PROBLEM STATEMENT: Reproduce all of the records below, substituting "cm" for each occurrence of "centimetres" and leaving every other character unchanged.

GIVEN DATA:
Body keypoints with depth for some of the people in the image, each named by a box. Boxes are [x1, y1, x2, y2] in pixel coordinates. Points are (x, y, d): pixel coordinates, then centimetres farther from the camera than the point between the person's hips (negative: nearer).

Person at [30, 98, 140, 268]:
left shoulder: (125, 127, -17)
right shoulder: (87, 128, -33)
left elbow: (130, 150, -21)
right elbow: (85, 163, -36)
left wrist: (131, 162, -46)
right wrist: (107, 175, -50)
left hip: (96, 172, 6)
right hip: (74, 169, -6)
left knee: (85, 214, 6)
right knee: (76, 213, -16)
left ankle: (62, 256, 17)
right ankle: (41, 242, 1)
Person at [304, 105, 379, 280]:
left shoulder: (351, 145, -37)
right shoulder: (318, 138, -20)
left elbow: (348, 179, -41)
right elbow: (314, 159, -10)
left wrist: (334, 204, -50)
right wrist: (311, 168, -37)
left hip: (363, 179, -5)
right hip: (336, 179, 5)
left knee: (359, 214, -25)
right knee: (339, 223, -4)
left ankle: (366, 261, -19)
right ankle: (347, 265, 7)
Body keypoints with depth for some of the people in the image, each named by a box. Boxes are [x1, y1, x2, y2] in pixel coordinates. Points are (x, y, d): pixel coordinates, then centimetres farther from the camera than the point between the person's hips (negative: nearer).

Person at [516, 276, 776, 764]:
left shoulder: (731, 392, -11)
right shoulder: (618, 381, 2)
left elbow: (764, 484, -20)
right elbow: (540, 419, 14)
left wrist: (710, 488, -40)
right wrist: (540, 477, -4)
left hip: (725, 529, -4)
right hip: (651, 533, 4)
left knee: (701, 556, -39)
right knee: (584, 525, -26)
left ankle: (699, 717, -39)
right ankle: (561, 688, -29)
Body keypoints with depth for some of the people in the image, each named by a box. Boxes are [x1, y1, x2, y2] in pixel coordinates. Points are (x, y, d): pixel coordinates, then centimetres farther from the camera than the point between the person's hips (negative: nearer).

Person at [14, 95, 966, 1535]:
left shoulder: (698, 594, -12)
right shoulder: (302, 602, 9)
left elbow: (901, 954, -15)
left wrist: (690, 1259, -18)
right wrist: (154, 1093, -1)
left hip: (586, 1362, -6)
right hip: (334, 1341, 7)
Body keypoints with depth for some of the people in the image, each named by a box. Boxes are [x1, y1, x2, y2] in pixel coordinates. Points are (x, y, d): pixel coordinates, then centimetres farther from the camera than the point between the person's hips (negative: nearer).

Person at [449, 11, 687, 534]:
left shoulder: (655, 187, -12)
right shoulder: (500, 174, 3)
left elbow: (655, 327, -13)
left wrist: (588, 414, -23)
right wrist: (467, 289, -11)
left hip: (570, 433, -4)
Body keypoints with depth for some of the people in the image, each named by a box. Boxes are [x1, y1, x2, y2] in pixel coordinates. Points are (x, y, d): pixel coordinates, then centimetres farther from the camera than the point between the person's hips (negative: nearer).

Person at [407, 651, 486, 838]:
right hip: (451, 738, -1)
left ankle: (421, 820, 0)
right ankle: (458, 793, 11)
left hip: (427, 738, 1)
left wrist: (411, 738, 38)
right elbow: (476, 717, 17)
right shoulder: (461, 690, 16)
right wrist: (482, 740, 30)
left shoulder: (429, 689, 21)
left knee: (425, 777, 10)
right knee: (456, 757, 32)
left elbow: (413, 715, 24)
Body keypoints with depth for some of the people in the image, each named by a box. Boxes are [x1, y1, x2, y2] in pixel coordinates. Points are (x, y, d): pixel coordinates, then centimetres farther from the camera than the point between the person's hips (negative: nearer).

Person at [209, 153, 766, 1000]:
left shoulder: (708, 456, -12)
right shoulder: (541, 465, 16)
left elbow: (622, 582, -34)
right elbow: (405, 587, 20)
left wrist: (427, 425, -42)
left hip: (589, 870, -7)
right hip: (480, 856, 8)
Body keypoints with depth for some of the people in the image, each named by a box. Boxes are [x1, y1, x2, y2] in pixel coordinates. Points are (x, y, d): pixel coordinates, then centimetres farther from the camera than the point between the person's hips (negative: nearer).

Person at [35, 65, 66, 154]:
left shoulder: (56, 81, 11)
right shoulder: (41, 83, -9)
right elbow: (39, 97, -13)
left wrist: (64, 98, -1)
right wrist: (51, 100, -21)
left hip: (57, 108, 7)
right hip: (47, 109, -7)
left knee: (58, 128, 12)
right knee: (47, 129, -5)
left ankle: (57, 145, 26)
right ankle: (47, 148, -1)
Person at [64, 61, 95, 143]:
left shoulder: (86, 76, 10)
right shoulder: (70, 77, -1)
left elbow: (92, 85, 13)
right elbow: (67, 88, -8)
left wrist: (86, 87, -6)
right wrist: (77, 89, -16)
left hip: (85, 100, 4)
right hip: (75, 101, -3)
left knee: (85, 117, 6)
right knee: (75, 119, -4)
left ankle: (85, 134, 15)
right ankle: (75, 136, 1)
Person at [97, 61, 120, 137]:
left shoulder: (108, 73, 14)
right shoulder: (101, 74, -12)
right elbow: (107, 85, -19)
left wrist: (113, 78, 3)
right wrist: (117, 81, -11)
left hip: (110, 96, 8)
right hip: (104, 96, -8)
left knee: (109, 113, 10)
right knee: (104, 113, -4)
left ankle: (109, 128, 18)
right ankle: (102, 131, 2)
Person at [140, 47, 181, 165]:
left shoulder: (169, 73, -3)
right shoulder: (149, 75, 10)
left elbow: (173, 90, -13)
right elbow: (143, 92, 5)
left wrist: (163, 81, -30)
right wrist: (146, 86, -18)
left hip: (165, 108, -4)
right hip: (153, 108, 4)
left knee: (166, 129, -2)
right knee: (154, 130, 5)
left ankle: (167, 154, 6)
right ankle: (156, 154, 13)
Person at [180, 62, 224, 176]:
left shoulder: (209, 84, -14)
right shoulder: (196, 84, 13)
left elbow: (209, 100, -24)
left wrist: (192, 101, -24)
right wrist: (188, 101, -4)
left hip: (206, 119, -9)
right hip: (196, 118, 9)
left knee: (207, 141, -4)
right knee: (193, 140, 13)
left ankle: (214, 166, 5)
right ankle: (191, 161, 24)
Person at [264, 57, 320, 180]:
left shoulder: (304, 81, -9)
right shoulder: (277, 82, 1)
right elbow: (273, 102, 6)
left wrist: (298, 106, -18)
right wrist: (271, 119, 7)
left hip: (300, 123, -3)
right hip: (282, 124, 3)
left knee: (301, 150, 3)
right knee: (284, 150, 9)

PROBLEM SOLUTION:
Body keypoints with depth for some of the people in the image, each named by a box. Boxes are [x1, y1, x2, y2] in pixel coordinates. Points are (x, y, d): pixel coordinates, then cm farther from the camera than the point between the person's hips (negative: nearer).

Person at [30, 98, 140, 268]:
left shoulder: (125, 127, -17)
right shoulder: (87, 128, -33)
left elbow: (130, 150, -21)
right elbow: (85, 163, -36)
left wrist: (131, 162, -46)
right wrist: (107, 175, -50)
left hip: (96, 172, 6)
right hip: (74, 169, -6)
left knee: (85, 214, 6)
right knee: (76, 213, -16)
left ankle: (62, 256, 17)
right ankle: (41, 242, 1)
Person at [304, 105, 379, 280]:
left shoulder: (351, 145, -37)
right shoulder: (318, 138, -20)
left elbow: (348, 179, -41)
right elbow: (314, 159, -10)
left wrist: (334, 204, -50)
right wrist: (311, 168, -37)
left hip: (363, 179, -5)
right hip: (336, 179, 5)
left knee: (359, 214, -25)
right knee: (339, 223, -4)
left ankle: (366, 261, -19)
right ankle: (347, 265, 7)
Body keypoints with depth for some of the people in the image, each named by a box. Boxes are [x1, y1, x2, y2] in pixel coordinates. Points are (x, y, d): pixel coordinates, then cm farther from the camera than the point between the person's hips (negative: nearer).

Person at [516, 276, 776, 764]:
left shoulder: (731, 392, -11)
right shoulder: (618, 381, 2)
left elbow: (764, 484, -20)
right elbow: (540, 419, 14)
left wrist: (710, 488, -40)
right wrist: (540, 477, -4)
left hip: (725, 529, -4)
right hip: (651, 533, 4)
left knee: (701, 556, -39)
right knee: (584, 525, -26)
left ankle: (699, 717, -39)
right ankle: (561, 688, -29)
Body keypoints with depth for some of the people in the image, each named by a box. Boxes are [x1, y1, x2, y2] in pixel coordinates. Points are (x, y, d): pixel coordinates, then cm farther from the camera than the point between the person's hips (negative: nearer).

Person at [14, 95, 966, 1535]:
left shoulder: (698, 594, -12)
right shoulder: (302, 602, 9)
left elbow: (901, 954, -15)
left wrist: (690, 1259, -18)
right wrist: (154, 1093, -1)
left hip: (586, 1362, -6)
right hip: (334, 1341, 7)
Body keypoints with depth for some of the people in the image, each named by a box. Boxes are [x1, y1, x2, y2] in pixel coordinates. Points are (x, y, d): pixel coordinates, then cm farther from the camera than the point between the person's hips (negative: nearer).

Person at [449, 11, 687, 534]:
left shoulder: (655, 187, -12)
right shoulder: (500, 174, 3)
left elbow: (655, 327, -13)
left wrist: (588, 414, -23)
right wrist: (467, 289, -11)
left hip: (570, 433, -4)
Body keypoints with depth for some of the people in the image, each named by a box. Boxes are [x1, y1, x2, y2] in pixel coordinates. Points are (x, y, d): pixel coordinates, then cm farther from the camera than the point between the person's hips (negative: nearer).

Person at [407, 651, 486, 838]:
right hip: (451, 738, -1)
left ankle: (421, 820, 0)
right ankle: (458, 793, 11)
left hip: (427, 738, 1)
left wrist: (411, 738, 38)
right elbow: (476, 717, 17)
right shoulder: (461, 690, 16)
right wrist: (482, 740, 30)
left shoulder: (429, 689, 21)
left knee: (425, 777, 10)
right knee: (456, 757, 32)
left elbow: (413, 715, 24)
Body keypoints with depth for some of the people in the image, each named by a box. Boxes are [x1, y1, x2, y2] in pixel coordinates. Points are (x, y, d): pixel coordinates, then cm farther from the camera than the point between the person's hips (negative: nearer).

Person at [209, 153, 766, 1000]:
left shoulder: (708, 456, -12)
right shoulder: (541, 465, 16)
left elbow: (622, 582, -34)
right elbow: (405, 587, 20)
left wrist: (427, 425, -42)
left hip: (589, 870, -7)
right hip: (480, 856, 8)
Body keypoints with depth for some of the people in the image, each named by a box. Boxes are [x1, y1, x2, y2] in pixel coordinates. Points are (x, y, d): pixel coordinates, then cm farther from the camera than the point between the person's hips (negative: nearer).

Person at [35, 65, 66, 154]:
left shoulder: (56, 81, 11)
right shoulder: (41, 83, -9)
right elbow: (39, 97, -13)
left wrist: (64, 98, -1)
right wrist: (51, 100, -21)
left hip: (57, 108, 7)
right hip: (47, 109, -7)
left knee: (58, 128, 12)
right knee: (47, 129, -5)
left ankle: (57, 145, 26)
right ankle: (47, 148, -1)
Person at [64, 61, 95, 143]:
left shoulder: (86, 76, 10)
right shoulder: (70, 77, -1)
left elbow: (92, 85, 13)
right elbow: (67, 88, -8)
left wrist: (86, 87, -6)
right wrist: (77, 89, -16)
left hip: (85, 100, 4)
right hip: (75, 101, -3)
left knee: (85, 117, 6)
right knee: (75, 119, -4)
left ankle: (85, 134, 15)
right ankle: (75, 136, 1)
Person at [97, 61, 120, 137]:
left shoulder: (108, 73, 14)
right shoulder: (101, 74, -12)
right elbow: (107, 85, -19)
left wrist: (113, 78, 3)
right wrist: (117, 81, -11)
left hip: (110, 96, 8)
right hip: (104, 96, -8)
left knee: (109, 113, 10)
right knee: (104, 113, -4)
left ankle: (109, 128, 18)
right ankle: (102, 131, 2)
Person at [140, 47, 181, 165]:
left shoulder: (169, 73, -3)
right shoulder: (149, 75, 10)
left elbow: (173, 90, -13)
right elbow: (143, 92, 5)
left wrist: (163, 81, -30)
right wrist: (146, 86, -18)
left hip: (165, 108, -4)
right hip: (153, 108, 4)
left knee: (166, 129, -2)
right knee: (154, 130, 5)
left ankle: (167, 154, 6)
right ankle: (156, 154, 13)
Person at [180, 62, 224, 176]:
left shoulder: (209, 84, -14)
right shoulder: (196, 84, 13)
left elbow: (209, 100, -24)
left wrist: (192, 101, -24)
right wrist: (188, 101, -4)
left hip: (206, 119, -9)
right hip: (196, 118, 9)
left knee: (207, 141, -4)
right knee: (193, 140, 13)
left ankle: (214, 166, 5)
right ankle: (191, 161, 24)
Person at [264, 57, 320, 180]:
left shoulder: (304, 81, -9)
right shoulder: (277, 82, 1)
right elbow: (273, 102, 6)
left wrist: (298, 106, -18)
right wrist: (271, 119, 7)
left hip: (300, 123, -3)
right hip: (282, 124, 3)
left knee: (301, 150, 3)
right knee: (284, 150, 9)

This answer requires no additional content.